Now I’m reading Barbara Browning’s I’m Trying to Reach You , which I highly recommend if you’re in need of a break from your own brain for a minute.
—Allie Wuest, Editorial Assistant, Web
I recently finished J. M. Coetzee’s extraordinary Life & Times of Michael K , a somber and understated novel about a man living under South African apartheid. Now, I’m reading Blackass by A. Igoni Barrett. It’s an impressive debut novel about a Nigerian man named Furo who, on one random morning in Lagos, wakes up white. I’m only on page 30, but Furo has already snagged a lucrative job and an oddly devoted girlfriend. This satirical novel is heavily inspired by Kafka’s The Metamorphosis. However, Barrett’s stunning depiction of Lagos’s hectic cityscape has been a welcome change of setting from Gregor’s dreary room.
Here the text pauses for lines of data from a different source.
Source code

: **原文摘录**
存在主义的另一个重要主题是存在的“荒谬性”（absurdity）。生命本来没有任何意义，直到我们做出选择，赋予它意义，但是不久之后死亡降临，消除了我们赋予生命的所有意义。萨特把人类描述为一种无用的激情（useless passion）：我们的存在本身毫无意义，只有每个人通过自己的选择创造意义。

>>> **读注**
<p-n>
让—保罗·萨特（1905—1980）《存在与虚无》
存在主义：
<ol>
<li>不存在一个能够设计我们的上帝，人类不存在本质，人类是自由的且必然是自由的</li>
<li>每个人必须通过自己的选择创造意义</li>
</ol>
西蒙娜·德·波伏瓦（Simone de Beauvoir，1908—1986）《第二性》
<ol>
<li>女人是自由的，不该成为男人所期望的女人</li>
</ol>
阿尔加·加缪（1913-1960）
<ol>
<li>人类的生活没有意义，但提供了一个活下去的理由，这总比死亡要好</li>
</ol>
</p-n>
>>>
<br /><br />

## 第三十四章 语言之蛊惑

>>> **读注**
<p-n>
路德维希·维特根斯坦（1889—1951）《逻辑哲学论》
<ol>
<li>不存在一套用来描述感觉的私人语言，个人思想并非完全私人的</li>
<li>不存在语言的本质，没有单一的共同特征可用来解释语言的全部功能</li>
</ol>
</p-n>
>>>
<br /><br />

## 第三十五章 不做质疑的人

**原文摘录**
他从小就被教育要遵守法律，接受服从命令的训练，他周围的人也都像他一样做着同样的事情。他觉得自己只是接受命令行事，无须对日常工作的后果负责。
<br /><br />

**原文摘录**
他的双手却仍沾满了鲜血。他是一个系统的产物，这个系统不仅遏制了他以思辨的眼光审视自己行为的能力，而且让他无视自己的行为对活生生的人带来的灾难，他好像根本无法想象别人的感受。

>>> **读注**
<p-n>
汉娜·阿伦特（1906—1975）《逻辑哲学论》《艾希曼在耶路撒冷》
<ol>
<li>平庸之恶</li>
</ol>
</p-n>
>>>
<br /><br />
— Leila Green, Social Media/General Intern
I kicked off National Poetry Month by rereading Linda Pastan’s Carnival Evening. It was just what I needed.
What we want
is never simple.
We move among the things
we thought we wanted:
a face, a room, an open book
and these things bear our names—
now they want us.
But what we want appears
in dreams, wearing disguises.
We fall past,
holding out our arms
and in the morning our arms ache.
—Nicole Chung, Managing Editor, Web & Community
I’ve been punctuating other reading with stories from A Manual for Cleaning Women by Lucia Berlin. She’s so good at creating these sort of quaint, gentle, hapless narrators who disarm you with their artlessness and then slice you in half with a moment of brutal insight or beautiful bleakness or wry strangeness—sometimes all of the above packed into one line.
— Olenka Burgess, Publishing Intern
From the descriptive copy:
“Being against purity means that there is no primordial state we can recover, no Eden we have desecrated, no pretoxic body we might uncover through enough chia seeds and kombucha. There is no preracial state we could access, no erasing histories of slavery, forced labor, colonialism, genocide, and their concomitant responsibilities and requirements. There is no food we can eat, clothes we can buy, or energy we can use without deepening our ties to complex webbings of suffering. So, what happens if we start from there?...Shotwell argues [that there is] hope found in a kind of distributed ethics, in collective activist work, and in speculative fiction writing for gender and disability liberation that opens new futures.”